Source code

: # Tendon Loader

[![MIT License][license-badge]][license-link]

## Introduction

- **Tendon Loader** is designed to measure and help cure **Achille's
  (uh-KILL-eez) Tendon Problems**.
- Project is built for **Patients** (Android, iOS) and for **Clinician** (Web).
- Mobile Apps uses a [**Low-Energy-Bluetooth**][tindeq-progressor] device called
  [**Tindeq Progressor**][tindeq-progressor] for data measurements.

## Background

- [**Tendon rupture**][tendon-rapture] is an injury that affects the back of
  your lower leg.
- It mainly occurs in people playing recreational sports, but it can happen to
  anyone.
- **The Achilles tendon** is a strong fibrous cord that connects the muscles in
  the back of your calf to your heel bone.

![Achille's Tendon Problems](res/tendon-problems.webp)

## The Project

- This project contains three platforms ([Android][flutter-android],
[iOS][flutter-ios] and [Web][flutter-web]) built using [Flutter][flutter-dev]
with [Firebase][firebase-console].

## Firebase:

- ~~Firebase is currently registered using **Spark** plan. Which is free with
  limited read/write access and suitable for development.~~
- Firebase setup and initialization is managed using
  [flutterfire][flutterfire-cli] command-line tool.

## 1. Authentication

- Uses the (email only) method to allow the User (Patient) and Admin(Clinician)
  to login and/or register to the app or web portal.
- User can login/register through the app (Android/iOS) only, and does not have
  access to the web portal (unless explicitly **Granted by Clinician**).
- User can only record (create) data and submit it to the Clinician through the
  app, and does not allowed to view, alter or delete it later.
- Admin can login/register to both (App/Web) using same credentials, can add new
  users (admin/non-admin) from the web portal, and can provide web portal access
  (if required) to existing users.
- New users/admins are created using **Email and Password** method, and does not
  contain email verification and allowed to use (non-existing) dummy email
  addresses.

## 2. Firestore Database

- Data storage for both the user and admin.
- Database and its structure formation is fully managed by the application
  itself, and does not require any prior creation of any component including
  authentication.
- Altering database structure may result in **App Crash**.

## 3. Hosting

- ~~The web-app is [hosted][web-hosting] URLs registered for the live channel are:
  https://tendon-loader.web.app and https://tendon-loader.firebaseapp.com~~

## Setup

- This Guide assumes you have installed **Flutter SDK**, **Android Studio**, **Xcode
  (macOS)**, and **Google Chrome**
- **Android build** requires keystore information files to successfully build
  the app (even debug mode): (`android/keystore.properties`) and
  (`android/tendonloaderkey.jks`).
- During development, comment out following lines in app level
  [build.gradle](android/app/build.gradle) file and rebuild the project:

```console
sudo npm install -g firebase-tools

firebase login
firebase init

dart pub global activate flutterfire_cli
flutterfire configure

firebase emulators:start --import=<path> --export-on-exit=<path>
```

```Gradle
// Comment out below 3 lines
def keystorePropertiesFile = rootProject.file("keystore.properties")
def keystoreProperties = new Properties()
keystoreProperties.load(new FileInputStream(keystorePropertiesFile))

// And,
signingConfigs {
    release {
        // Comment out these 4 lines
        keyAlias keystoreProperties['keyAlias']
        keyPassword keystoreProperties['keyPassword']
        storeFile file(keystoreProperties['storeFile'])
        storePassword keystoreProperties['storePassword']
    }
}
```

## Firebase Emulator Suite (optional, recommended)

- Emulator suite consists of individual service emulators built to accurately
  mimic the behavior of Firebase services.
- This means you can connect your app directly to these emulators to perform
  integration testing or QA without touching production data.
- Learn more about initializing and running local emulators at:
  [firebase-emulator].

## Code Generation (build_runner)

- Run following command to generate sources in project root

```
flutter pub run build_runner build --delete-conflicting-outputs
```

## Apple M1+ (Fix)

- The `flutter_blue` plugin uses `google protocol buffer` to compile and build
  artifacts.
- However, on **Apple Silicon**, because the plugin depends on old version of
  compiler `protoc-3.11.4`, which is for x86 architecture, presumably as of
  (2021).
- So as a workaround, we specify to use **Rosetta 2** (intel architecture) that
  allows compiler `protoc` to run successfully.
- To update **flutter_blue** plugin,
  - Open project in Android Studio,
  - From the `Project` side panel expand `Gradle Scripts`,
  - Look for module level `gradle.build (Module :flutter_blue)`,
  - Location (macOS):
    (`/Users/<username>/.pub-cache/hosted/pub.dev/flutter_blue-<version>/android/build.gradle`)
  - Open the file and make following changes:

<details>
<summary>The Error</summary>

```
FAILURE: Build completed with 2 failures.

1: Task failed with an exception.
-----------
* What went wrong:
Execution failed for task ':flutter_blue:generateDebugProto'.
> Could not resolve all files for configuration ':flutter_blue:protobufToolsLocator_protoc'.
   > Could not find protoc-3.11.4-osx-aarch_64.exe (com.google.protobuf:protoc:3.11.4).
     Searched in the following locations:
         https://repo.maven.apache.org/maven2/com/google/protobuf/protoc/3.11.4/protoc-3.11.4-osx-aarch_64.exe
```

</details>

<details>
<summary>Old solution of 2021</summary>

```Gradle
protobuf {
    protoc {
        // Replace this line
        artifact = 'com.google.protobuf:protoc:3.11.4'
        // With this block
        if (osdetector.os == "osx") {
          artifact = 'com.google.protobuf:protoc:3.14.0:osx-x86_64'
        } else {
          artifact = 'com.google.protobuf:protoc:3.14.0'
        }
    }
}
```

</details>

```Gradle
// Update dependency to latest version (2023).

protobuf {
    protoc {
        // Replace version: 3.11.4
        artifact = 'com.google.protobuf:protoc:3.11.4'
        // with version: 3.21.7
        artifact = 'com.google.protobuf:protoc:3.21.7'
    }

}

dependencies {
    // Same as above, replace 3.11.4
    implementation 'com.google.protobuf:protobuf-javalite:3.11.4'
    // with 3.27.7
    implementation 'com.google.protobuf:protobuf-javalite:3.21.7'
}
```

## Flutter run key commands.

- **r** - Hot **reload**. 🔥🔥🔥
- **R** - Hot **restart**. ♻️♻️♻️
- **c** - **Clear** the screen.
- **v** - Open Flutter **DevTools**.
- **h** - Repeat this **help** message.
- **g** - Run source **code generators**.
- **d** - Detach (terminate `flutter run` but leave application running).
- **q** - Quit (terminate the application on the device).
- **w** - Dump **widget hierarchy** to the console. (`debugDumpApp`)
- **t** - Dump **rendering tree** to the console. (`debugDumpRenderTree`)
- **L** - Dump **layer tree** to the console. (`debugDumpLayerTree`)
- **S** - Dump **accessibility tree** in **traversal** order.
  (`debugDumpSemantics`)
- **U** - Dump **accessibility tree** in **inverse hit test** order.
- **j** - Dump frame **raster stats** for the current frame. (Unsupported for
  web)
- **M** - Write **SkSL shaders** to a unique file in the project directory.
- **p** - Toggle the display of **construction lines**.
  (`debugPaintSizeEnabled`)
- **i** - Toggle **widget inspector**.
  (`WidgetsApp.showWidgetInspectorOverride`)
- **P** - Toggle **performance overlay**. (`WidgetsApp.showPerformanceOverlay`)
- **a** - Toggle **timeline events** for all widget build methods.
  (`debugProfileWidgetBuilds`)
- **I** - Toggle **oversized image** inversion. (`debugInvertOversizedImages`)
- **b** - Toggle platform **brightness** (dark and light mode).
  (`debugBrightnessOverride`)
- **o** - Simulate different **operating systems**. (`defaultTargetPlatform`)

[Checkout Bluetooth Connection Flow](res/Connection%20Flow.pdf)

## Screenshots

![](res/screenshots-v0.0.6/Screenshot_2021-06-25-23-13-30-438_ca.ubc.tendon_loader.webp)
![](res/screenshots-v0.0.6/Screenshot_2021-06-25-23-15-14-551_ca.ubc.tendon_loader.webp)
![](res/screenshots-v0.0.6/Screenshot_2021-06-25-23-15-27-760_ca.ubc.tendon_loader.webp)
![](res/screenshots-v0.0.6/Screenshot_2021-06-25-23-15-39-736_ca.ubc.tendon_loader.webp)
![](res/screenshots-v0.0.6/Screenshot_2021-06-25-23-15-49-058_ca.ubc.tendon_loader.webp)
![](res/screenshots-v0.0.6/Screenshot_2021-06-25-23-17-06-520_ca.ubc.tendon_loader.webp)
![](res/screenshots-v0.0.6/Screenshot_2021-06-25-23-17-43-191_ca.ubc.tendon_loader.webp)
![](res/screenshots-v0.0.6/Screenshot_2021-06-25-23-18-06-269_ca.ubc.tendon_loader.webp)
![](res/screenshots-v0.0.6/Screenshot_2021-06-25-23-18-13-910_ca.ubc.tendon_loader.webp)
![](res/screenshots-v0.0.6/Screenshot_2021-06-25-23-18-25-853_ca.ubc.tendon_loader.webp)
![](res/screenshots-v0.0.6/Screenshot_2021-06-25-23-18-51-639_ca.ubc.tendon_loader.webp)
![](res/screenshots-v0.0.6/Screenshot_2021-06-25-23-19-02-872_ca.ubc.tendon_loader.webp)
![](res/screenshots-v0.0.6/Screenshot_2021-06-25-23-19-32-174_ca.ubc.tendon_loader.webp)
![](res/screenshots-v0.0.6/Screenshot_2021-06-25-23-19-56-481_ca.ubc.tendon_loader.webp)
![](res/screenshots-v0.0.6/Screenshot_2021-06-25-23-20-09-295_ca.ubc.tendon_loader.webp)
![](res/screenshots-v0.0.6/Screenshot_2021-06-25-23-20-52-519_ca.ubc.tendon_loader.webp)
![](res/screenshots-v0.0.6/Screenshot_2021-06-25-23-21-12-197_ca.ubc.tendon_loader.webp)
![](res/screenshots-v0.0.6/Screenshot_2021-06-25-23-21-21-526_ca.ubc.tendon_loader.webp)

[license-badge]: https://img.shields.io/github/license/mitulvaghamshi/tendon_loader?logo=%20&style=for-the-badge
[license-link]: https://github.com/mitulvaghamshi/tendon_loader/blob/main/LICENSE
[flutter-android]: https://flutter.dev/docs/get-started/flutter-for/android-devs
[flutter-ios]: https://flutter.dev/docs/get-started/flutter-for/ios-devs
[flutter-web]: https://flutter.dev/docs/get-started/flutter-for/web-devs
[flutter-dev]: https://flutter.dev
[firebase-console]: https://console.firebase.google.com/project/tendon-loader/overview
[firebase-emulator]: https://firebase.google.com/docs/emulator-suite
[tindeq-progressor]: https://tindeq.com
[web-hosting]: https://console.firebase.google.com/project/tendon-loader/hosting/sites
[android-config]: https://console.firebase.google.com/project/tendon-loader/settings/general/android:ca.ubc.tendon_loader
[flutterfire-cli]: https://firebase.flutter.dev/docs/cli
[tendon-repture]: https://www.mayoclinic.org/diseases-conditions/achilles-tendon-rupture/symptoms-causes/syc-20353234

____

* _EXERCISE_:
Among the entries above, the lines between the ones containing "to login and/or" and "access to the", inclusive, are to be transcribed exactly. No other line is to be given.

* _TASK SOLUTION_:
  to login and/or register to the app or web portal.
- User can login/register through the app (Android/iOS) only, and does not have
  access to the web portal (unless explicitly **Granted by Clinician**).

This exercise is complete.